Elsa Raimundo, arguida

O “erro” terá sido cometido por volta das 14h00 daquela terça-feira de Carnaval. Depois de ter esfaqueado o marido e de ter alertado o vizinho, Elsa Raimundo terá voltado para casa. “Mudei de roupa, fui buscar o dinheiro que tinha, pus na carteira e fui à policia me entregar”, relatou. A roupa ensanguentada, umas calças de pijama azul, foi deixada na banheira. Os sapatos foram colocados por baixo de uma mesinha. Lavou a faca e deixou-a dentro de uma cesta na sala de estar, “onde estava antes”. E terá caminhado até à esquadra da PSP.

“Fui a pé”, responde à juíza, explicando que o caminho se fazia em 15 a 30 minutos. Elsa Raimundo, porém, nunca se entregou — segundo a acusação “dirigiu-se ao centro da cidade de Torres Vedras, assistindo ao corso de Carnaval”. A PSP foi chamada ao local por volta das 19h10 de 13 de fevereiro. Quando lá chegaram, encontraram o cadáver de Rui Purificação e a mulher “aparentemente normal” e sem sinais de “nervosismo”. “Mais tarde, começou a apresentar algum estado de instabilidade e a ficar nervosa”, recorda um dos agentes da PSP. Ouvido na qualidade de testemunha, recordou que Elsa Raimundo explicou logo que tinha sido a autora do crime e começou a “apresentar alguma instabilidade”. “Como já havia antecedentes, algemámos a senhora”, adiantou.

Já na esquadra, foi interrogada pela PJ.  “Não dizia coisa com coisa. Chamava-nos uma quantidade de nomes, que não eram ofensivos sequer. Chamava-nos Deus e Pai do Céu. Não se lembrava de nada, não falava do que tinha acontecido”, esclareceu Duarte Nuno Martins, inspetor da PJ, para quem “era notório que tinha bebido álcool”. A própria sobrinha da vítima admitiu nas suas declarações que o casal “tinha um problema com álcool”. “Houve duas vezes que o tio ligou a pedido da Elsa para me pedir dinheiro. Ouvi a voz dela por trás. O dinheiro seria para comprar álcool”, contou Vanda. A própria arguida admite apenas que bebiam vinho tinto, “só um copinho cada um, na hora de almoço e ao jantar”, embora não se lembre se bebeu no dia em que assassinou o marido.

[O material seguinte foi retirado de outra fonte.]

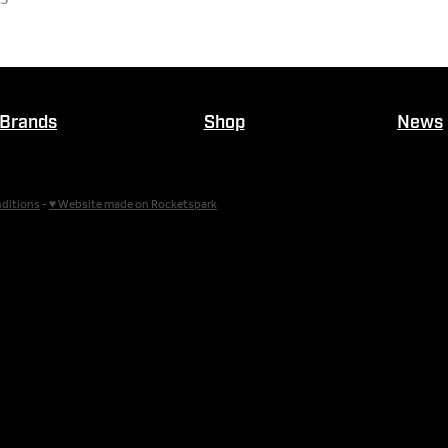
Brands
Shop
News
ditions
-
♥ Website made on Rocketspark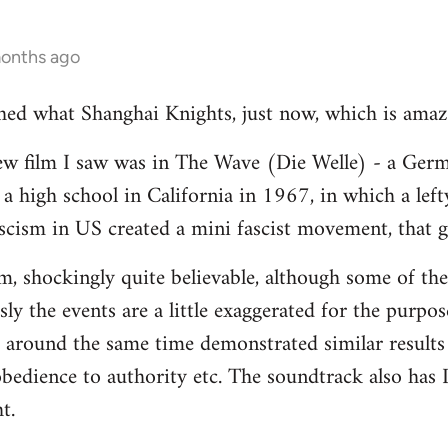
months ago
ched what Shanghai Knights, just now, which is amaz
ew film I saw was in The Wave (Die Welle) - a Germ
a high school in California in 1967, in which a lef
fascism in US created a mini fascist movement, that g
ilm, shockingly quite believable, although some of the
ly the events are a little exaggerated for the purpos
 around the same time demonstrated similar results 
bedience to authority etc. The soundtrack also has D
t.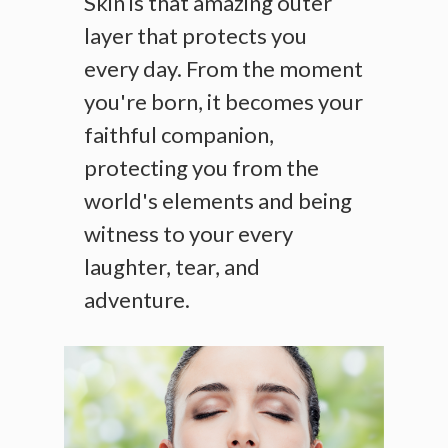
Skin is that amazing outer
layer that protects you
every day. From the moment
you're born, it becomes your
faithful companion,
protecting you from the
world's elements and being
witness to your every
laughter, tear, and
adventure.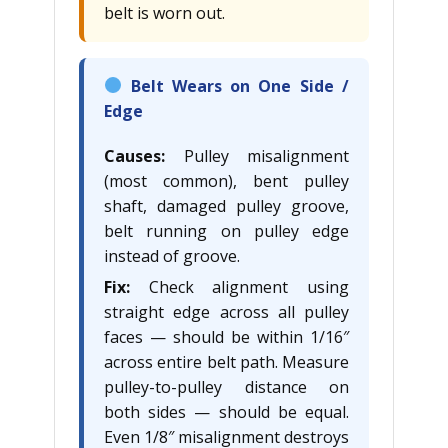
belt is worn out.
Belt Wears on One Side /
Edge
Causes:
Pulley misalignment
(most common), bent pulley
shaft, damaged pulley groove,
belt running on pulley edge
instead of groove.
Fix:
Check alignment using
straight edge across all pulley
faces — should be within 1/16″
across entire belt path. Measure
pulley-to-pulley distance on
both sides — should be equal.
Even 1/8″ misalignment destroys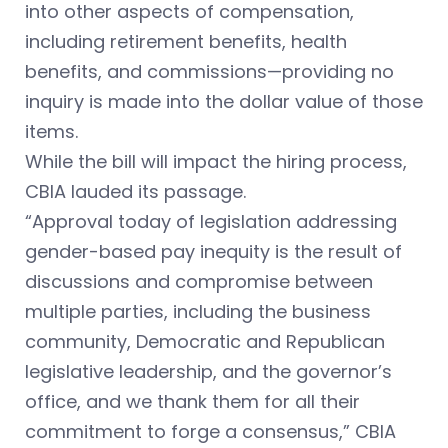
into other aspects of compensation,
including retirement benefits, health
benefits, and commissions—providing no
inquiry is made into the dollar value of those
items.
While the bill will impact the hiring process,
CBIA lauded its passage.
“Approval today of legislation addressing
gender-based pay inequity is the result of
discussions and compromise between
multiple parties, including the business
community, Democratic and Republican
legislative leadership, and the governor’s
office, and we thank them for all their
commitment to forge a consensus,” CBIA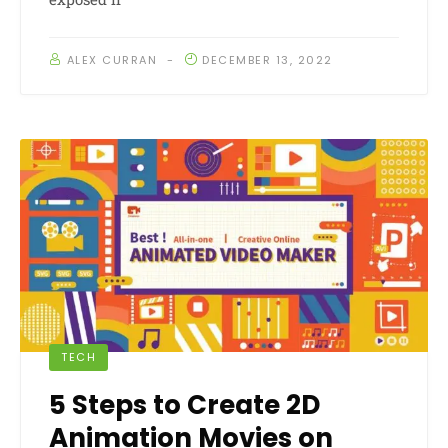
ALEX CURRAN
DECEMBER 13, 2022
TECH
5 Steps to Create 2D
Animation Movies on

O tribunal tentará, agora, determinar o que esteve por detrás do homicídio: se foram os problemas mentais, descritos no relatório psiquiátrico de 2013; se apenas o consumo de álcool poderá explicar o comportamento agressivo e confuso, descrito pelas testemunhas — ou, ainda, nenhum dos dois.

Outra dúvida dificilmente será respondida: Rui Purificação recusou sempre apresentar queixa pelas agressões de 2016, mas poderia aquela morte ter sido evitada, se o caso tivesse sido acompanhado logo a seguir ao episódio de fevereiro de 2016 — e a vítima, eventualmente, protegida?

O julgamento continua no dia 28 de novembro, com a audição de mais testemunhas.